Including yourself into photos

Selfie sticks are soooo yesterday! I say that tongue-in-cheek, but the fact is that with selfie stick you always get the same basic shot — same people, same framing, usually same pose and smiles — only backgrounds change.

Selfie sticks are great for shooting people, but where most people go wrong is when they themselves become a constant foreground in each and every shot.

Asking strangers to shoot you is slightly better, but you’re basically putting everything into hands of random people you find on the street who probably just want to get the shot over with and get on with their lives. Not a good recipe for beautiful photos.

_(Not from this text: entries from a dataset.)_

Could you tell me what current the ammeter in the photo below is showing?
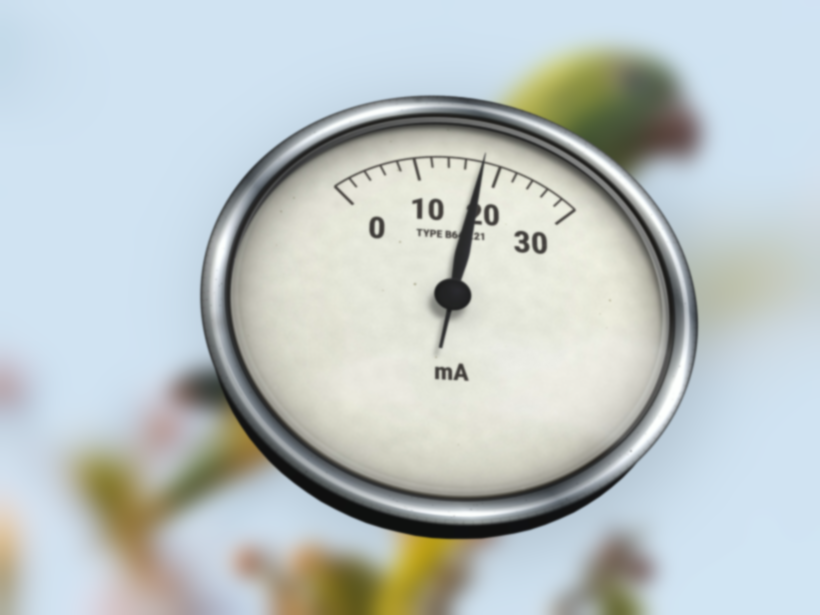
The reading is 18 mA
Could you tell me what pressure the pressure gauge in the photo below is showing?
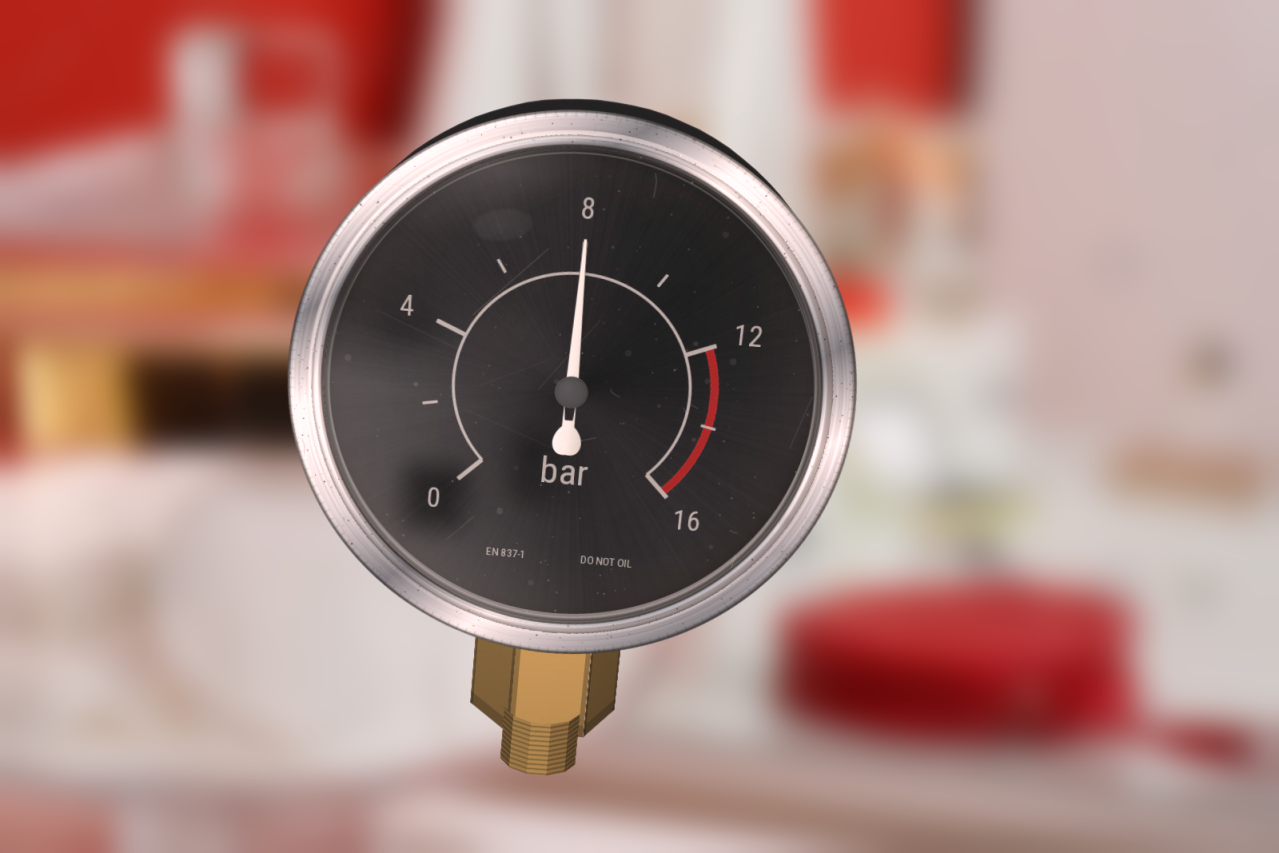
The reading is 8 bar
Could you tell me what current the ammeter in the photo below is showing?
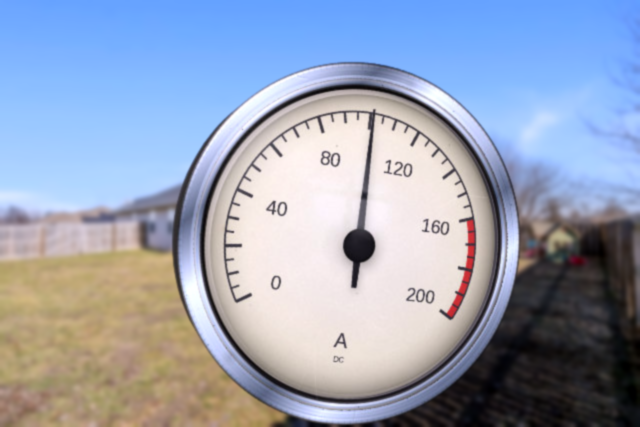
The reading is 100 A
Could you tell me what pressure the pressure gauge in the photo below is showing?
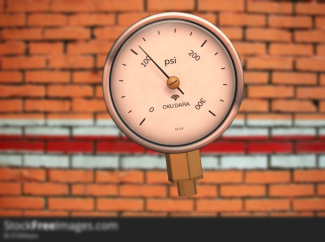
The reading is 110 psi
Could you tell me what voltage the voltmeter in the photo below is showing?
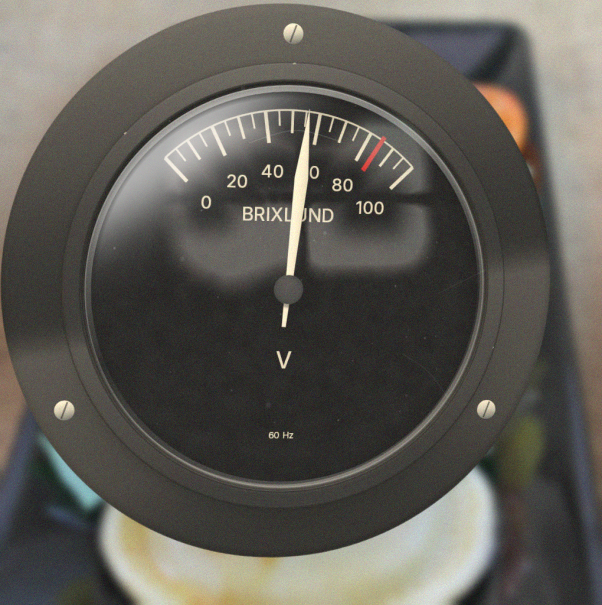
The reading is 55 V
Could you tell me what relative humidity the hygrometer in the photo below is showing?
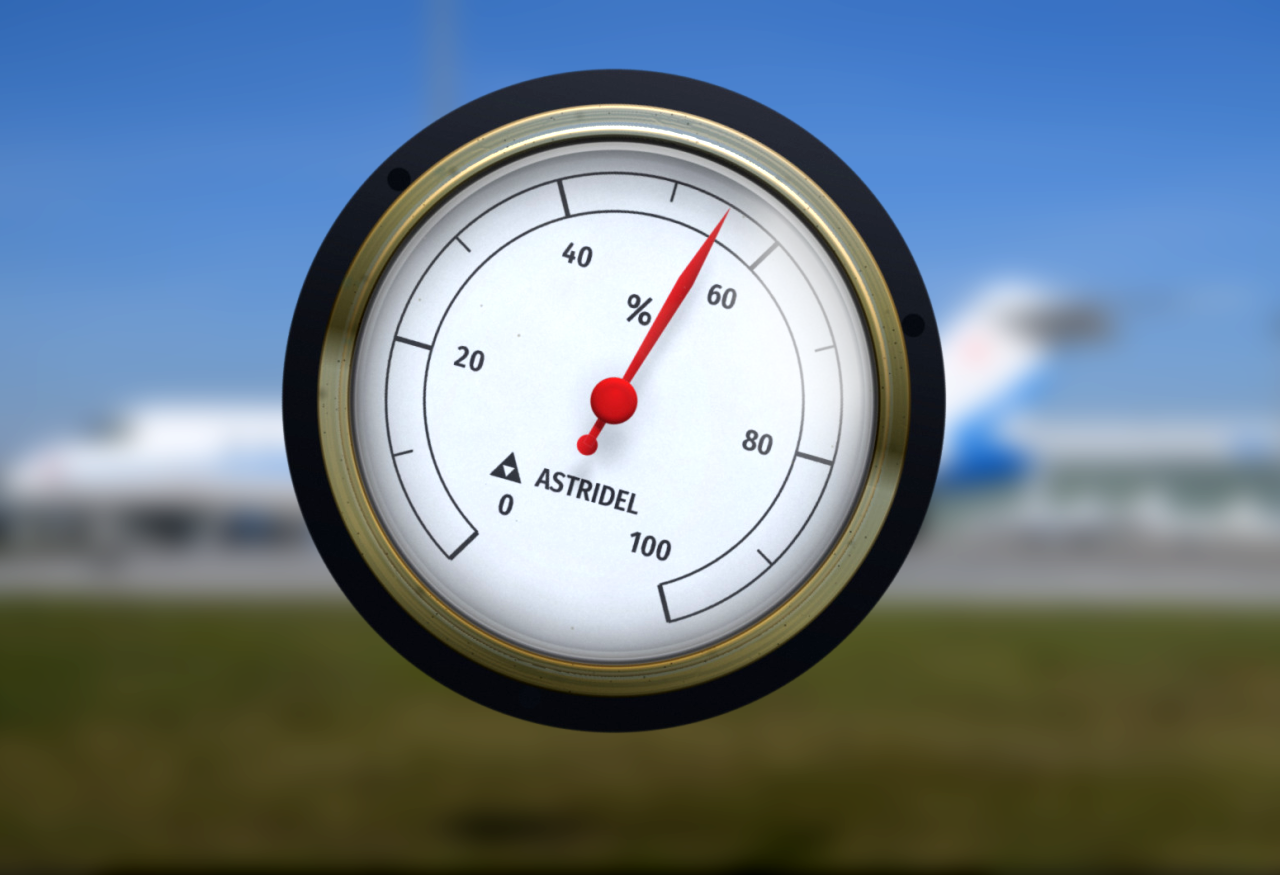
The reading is 55 %
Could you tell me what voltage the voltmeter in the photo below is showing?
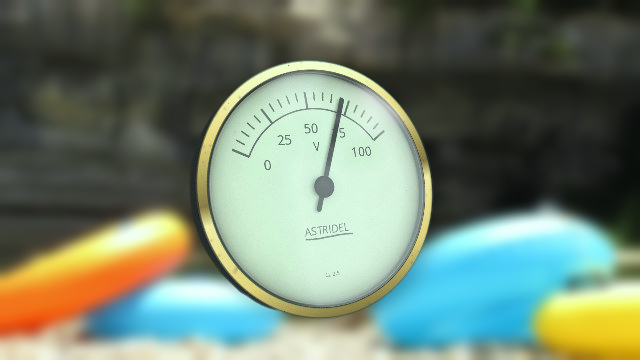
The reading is 70 V
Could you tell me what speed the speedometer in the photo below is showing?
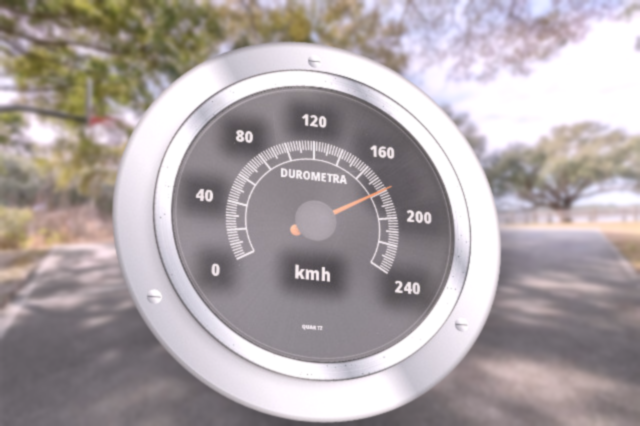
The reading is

The best results will require most effort, like everything in life, and that’s a tripod for your phone or camera. Phone tripods fit in your pocket (I carry a credit card sized one in my wallet!) and ultra-small tripods with bendable legs will be enough to support most cameras, even smaller DSLRs. Many of them cost next to nothing and they’re small and light so you’ll never notice them until they’re needed!

The dream scenario is one of the many bluetooth or WiFi enabled cameras on a small tripod with accompanying app that will let you see the shot in real time, pick your focus and snap as many shots as you wish, with yourself included. No timers and no running back to pose. Instead you get a predictable framing, reliable focus and instant image review.

Including strangers in your travel photos

Street photographers capturing people have different approaches, depending on what they want to do with those photos later on.

If you’re shooting strictly for yourself and have no commercial use in mind (like selling stock photos), in most countries it’s perfectly legal to shoot a stranger on a public place without explicit consent. (You may want to verify this for more exotic countries, though)

How people may react to that usually depends on the size of your camera. We’ve all been almost completely desensitized to people snapping photos with their phones and this is exactly what you’ll find travelling around. However, take a big black DSLR with huge lens out of your bag and people will start taking notice.

One approach to fix this is approaching people and asking for permission, but this will almost certainly ruin the moment.

My approach is using common sense and good manners. If a person looks unthreatening, I will often smile, point my camera and click, doing it slow enough so the person can look away if (s)he doesn’t want to be photographed, but quick enough not to ruin the moment if (s)he’s okay with it.

Phones, compact and mirrorless cameras have an advantage here because they allow use of the screen to frame and take the shot, which means your face is not completely covered with the camera (as when looking through the viewfinder). This makes it easier to smile, establish eye-contact and rapport with your subject, even for just a few seconds.